### Consigne 1:
Réécris sous forme de liste numérotée les entrées allant du début jusqu'à la ligne contenant « class: Bryopsida », celle-ci comprise, sans reprendre les lignes vides.

#####

LES CLASSIQUES OUBLIES: 9ème partie - Reap The Wild Wind (les Naufrageurs des Mers du Sud, 1941)


9ème partie: Reap The Wild Wind (les Naufrageurs des Mers du Sud, 1941)

Cecil B. DeMille semble pour toujours être associé aux péplums aux décors gigantesques et aux foules innombrables. En fait, les péplums furent une portion très limitée de sa filmographie. Seulement quatre péplums sur vingt films si on ne prend en compte que sa carrière dans le parlant, et la proportion se réduit encore si l’on considère également ses films muets. Et seuls ses trois derniers films font véritablement état de cette démesure qu’on lui attribue (non sans raison) : Samson And Delilah, The Greatest Show On Earth et bien sûr l’incontournable The Ten Commandments qui semble résumer (à tort) toute la carrière du réalisateur à lui seul. Pourtant, en ayant comme prétexte de nous raconter la construction de l’Amérique moderne, DeMille a réalisé entre 1936 et 1947 une série de westerns et de films d’aventures qui méritent toute notre attention. Reap The Wild Wind appartient à la seconde catégorie avec au menu pirateries, naufrages, amours, bagarres et frissons.

A Key West, en Floride, les mauvaises conditions climatiques de la région envoient fréquemment des bateaux de commerce sur les récifs. Aussi il existe une corporation de sauveteurs destinés à sauver le personnel et les cargaisons des navires en perdition en échange d’un pourcentage de la marchandise sauvée. Bien évidemment, parmi les « sauveteurs » se trouvent certains personnages malhonnêtes qui ne sont attirés que par l’appât du gain et qui n’hésitent pas à provoquer des naufrages pour arriver à leurs fins. Leur chef est un certain King Cutler qui dirige une bande de pirates avec son jeune frère Dan.  Ceux-ci ont justement soudoyé le second du Jubilee afin qu’il envoie volontairement le navire dans les récifs. Ainsi, ils seront les premiers sur les lieux et pourront mettre la main sur la cargaison.


La jeune Loxi Claiborn dirige à présent l’entreprise de sauvetage familiale et doit se résoudre une fois de plus à rentrer bredouille, si ce n’est qu’elle sauve l’équipage dont le capitaine Jack Stuart, assommé pour faciliter le naufrage. Loxi tombe évidemment sous le charme du beau capitaine et se prend à rêver à ses côtés. Il veut commander le premier bateau à vapeur de la compagnie qui l’emploie et espère un jour prendre la suite du vieux commandant Devereaux à la tête de celle-ci et épouser Loxi. Hélas, l’avocat Steve Tolliver semble rendre les deux premiers rêves impossibles puisqu’il est le bras droit de Devereaux et que Stuart et lui se détestent cordialement. Loxi, qui est justement envoyée à Charleston, siège de la compagnie, par sa mère afin de l’éloigner de la vie trop trépidante qu’elle mène à Key West, lui promet de plaider sa cause.

#####

### Consigne 2:
D'après l'article sur Reap The Wild Wind, combien de péplums Cecil B. DeMille a-t-il réalisés dans sa carrière parlante ?

### Liste des entrées:
#####

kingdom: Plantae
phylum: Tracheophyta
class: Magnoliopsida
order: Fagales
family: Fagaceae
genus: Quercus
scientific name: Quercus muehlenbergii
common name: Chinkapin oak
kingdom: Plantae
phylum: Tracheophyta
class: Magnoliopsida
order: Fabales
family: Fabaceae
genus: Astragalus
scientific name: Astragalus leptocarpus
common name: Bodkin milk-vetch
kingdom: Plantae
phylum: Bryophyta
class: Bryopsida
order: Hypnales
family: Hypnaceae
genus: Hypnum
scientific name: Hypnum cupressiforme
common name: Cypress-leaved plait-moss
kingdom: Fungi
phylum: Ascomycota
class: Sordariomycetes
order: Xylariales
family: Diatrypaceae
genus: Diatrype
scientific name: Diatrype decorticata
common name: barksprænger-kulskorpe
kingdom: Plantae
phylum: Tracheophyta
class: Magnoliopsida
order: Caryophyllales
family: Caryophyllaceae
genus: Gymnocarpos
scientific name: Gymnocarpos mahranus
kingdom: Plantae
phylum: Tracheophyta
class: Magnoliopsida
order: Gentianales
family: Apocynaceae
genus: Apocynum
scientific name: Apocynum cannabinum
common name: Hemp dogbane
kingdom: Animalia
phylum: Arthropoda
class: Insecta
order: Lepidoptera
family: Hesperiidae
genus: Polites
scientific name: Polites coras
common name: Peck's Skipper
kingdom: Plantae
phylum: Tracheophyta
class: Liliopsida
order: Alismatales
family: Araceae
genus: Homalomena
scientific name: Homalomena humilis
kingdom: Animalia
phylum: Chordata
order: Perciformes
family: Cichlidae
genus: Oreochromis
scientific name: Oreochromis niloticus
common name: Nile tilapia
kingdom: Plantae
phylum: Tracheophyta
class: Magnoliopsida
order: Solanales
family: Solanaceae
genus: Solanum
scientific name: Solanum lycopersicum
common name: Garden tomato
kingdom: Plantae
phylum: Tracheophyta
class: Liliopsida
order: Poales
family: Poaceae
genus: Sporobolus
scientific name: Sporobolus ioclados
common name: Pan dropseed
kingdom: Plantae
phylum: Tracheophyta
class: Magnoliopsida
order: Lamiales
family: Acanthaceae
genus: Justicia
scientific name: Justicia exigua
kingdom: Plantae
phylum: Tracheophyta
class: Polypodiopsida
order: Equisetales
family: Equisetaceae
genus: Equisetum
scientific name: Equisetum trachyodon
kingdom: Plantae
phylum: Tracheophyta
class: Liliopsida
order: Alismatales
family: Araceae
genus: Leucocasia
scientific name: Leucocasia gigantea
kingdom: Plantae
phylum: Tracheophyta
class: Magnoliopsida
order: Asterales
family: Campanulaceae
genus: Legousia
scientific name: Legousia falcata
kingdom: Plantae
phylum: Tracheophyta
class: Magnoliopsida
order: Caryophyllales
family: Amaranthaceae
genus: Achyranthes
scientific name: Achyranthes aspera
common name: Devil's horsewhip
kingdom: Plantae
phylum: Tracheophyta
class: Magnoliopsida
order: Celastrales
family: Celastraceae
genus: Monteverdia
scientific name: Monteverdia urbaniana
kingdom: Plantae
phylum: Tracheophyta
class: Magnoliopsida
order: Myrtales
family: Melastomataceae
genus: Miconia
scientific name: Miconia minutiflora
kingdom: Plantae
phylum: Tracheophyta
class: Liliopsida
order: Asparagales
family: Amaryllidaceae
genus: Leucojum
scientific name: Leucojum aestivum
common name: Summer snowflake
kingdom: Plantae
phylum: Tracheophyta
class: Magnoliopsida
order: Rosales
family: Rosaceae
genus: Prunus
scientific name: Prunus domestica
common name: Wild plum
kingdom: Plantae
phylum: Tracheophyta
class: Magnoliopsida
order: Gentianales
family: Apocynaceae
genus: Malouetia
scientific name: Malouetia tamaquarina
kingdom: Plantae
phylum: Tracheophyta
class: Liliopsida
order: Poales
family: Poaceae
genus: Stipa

#####

### Réponse rédigée 1:
1. kingdom: Plantae
2. phylum: Tracheophyta
3. class: Magnoliopsida
4. order: Fagales
5. family: Fagaceae
6. genus: Quercus
7. scientific name: Quercus muehlenbergii
8. common name: Chinkapin oak
9. kingdom: Plantae
10. phylum: Tracheophyta
11. class: Magnoliopsida
12. order: Fabales
13. family: Fabaceae
14. genus: Astragalus
15. scientific name: Astragalus leptocarpus
16. common name: Bodkin milk-vetch
17. kingdom: Plantae
18. phylum: Bryophyta
19. class: Bryopsida

### Réponse rédigée 2:
Quatre péplums sur vingt films.